In seconds, that’ll be me.
I can’t determine what I feel in this particular moment. I don’t have time to call Frederick to ask. Rose lifts Jane higher on her hip, and Jane says, “Daddy!” Her exclamation echoes in the speakers of Lily’s phone, which means the microphones caught her voice.
I rest a hand on Rose’s back and then kiss Jane’s cheek. She touches my jaw with a wider smile, and I say quietly so only Rose and Jane could possibly hear, “The only apology I will make today is to the two of you.” What I decide affects them, more than anyone else backstage.
“It’s unneeded,” Rose tells me, her shoulders pulled back, chin raised, ready for war. I love her for it. “So pocket your unnecessary apology.”
I smile at the passion in her voice. “My pockets are full, darling.”
She rolls her eyes. “Of what?”
“Of love.”
She presses her lips to stop from smiling, but she’s doing a horrible job hiding it.
“She’s smiling for me,” I muse. “It’s a standing ovation before the speech has even begun.”
She controls her expression and it morphs into a glare.
I grin. “Rose, Rose, Rose,” I feign contemplation, “always making me work for the win.” Just how I like.
“Richard, Richard, Richard,” she practically smites my name. And then she pauses, her eyes drilling into me. “Go win.”
It brings me back to the moment, and Naomi pads through the black curtain, entering backstage. “They’re waiting for you,” she tells me.
I kiss
Rose’s cheek and then Jane’s again. I leave their side.
Corbin lingers by the stage entrance. “Where’s your speech?” His eyes dance around my suit.
“In my head,” I say easily.
He curses like this is going to go terribly.
“Do you know me?” I ask him. I never cower, not an inch of my six-foot-four build. With every ounce of confidence I possess, I remain upright, assured and tall.
He takes too long to answer, so I extend my hand to shake his, as though we’re meeting for the first time. By the guile of my assertive demeanor, he does shake my hand.

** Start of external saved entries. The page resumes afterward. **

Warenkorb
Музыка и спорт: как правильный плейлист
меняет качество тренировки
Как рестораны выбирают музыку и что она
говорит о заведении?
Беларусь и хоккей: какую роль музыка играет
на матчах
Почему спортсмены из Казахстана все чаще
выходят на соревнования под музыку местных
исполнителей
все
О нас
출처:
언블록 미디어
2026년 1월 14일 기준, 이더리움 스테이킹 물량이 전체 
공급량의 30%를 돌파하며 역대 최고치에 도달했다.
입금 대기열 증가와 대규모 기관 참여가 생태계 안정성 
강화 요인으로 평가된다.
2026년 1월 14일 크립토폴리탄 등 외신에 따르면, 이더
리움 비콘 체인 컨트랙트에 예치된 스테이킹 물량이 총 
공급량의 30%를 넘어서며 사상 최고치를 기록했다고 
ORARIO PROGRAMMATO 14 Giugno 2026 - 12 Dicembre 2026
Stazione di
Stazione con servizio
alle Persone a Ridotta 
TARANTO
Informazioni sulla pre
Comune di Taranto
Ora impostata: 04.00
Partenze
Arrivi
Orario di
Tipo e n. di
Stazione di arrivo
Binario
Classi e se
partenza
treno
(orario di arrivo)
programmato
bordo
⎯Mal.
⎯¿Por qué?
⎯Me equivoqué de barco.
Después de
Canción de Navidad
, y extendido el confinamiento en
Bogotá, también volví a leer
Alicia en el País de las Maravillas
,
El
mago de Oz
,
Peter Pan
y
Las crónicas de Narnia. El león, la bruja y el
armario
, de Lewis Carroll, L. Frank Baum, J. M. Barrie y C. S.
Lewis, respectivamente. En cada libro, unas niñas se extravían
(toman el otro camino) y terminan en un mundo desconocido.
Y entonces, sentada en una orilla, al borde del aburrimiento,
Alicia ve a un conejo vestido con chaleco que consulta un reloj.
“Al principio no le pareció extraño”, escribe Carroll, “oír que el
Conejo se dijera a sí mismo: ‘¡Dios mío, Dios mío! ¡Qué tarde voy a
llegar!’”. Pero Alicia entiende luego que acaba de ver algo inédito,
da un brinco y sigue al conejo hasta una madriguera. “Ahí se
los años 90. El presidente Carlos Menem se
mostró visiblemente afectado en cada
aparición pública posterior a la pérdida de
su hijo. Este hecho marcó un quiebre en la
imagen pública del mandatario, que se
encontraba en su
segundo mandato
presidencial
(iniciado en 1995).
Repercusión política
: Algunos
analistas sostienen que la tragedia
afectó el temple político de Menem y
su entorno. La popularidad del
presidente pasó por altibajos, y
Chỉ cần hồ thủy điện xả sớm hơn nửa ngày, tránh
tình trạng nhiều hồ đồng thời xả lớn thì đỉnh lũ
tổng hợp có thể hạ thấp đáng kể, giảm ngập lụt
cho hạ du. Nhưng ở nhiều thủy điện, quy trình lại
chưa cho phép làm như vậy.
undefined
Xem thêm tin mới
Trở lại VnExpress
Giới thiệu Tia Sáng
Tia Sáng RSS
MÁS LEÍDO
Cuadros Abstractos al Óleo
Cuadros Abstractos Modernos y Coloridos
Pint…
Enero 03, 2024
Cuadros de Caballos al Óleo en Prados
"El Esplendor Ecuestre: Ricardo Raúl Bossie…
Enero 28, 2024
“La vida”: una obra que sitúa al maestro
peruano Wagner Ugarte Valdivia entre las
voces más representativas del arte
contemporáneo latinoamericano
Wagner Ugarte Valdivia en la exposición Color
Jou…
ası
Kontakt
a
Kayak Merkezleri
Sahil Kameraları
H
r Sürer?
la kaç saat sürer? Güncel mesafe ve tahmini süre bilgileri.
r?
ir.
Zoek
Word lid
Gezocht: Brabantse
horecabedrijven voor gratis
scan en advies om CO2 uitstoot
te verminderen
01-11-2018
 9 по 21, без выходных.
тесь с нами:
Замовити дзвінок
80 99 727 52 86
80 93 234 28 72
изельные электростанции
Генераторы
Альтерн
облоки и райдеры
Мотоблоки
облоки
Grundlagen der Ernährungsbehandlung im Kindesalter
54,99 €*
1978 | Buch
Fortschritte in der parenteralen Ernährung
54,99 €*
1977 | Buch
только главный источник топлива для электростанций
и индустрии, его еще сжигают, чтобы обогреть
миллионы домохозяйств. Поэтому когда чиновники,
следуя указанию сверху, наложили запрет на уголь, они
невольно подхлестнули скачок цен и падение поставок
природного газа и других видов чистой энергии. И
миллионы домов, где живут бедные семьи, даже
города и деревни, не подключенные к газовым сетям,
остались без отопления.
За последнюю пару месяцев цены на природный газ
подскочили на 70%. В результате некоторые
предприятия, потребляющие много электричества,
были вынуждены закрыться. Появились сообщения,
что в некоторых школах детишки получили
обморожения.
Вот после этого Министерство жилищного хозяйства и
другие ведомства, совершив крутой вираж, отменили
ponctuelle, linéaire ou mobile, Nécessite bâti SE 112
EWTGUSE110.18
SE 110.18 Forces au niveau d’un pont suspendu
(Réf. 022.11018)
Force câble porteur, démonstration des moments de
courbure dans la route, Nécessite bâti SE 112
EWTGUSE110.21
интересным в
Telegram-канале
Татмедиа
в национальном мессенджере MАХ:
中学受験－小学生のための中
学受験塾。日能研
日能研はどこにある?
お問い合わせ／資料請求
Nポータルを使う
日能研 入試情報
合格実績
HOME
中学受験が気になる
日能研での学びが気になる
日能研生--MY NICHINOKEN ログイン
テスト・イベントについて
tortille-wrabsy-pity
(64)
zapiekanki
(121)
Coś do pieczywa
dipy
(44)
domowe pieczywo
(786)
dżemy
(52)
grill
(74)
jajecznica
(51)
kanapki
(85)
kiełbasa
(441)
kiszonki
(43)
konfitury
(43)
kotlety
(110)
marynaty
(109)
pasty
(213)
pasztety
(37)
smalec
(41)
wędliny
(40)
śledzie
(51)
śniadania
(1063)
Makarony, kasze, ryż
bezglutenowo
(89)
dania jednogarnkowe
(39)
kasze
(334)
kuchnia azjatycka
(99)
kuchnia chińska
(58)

“I’m Richard Connor Cobalt,” I tell him. “The man whose IQ doubles yours. I would suggest scripts for yourself, maybe line-by-line and in large font, but I won’t ever need one.” I pat him on the shoulder. “I’d tell you to remember this, but I’m extremely hard to forget.”
I push past his startled body and enter the main stage. Cameras flash in quick succession, journalists seated in about eight rows with tripods stationed around the parameter, filming the conference. I stand behind the glass podium.
No paper.
No teleprompter.
I haven’t rehearsed a poignant speech for hours on end. I haven’t recited anything to Rose or in the mirror. I construct what I need to say in the moment, and I trust myself wholeheartedly to accomplish this to my high, impossible standards.
I’m used to the bright flashes, and I hardly blink as they appear in waves. Every journalist sits erect, eager for answers: Did you really sleep with those guys? Have you had sex with Loren? Do you really love Rose? How does Jane fit into all of this?
When the cameras settle and I’m no longer bathed in blinding light, I finally speak. “There is nothing that the media could say to me that would justify the way they’ve acted. You can hound me. You can follow me, but in no way should you frighten those around me. To harm my wife and potentially harm my daughter—there is no excuse that could put any of you on the right side of morality.”
The day where Rose almost fell in a hoard of cameramen floods me. Many news stations condemned the paparazzi for surrounding us, for causing Rose to rip out her hair just to protect our daughter, but not much has changed since then.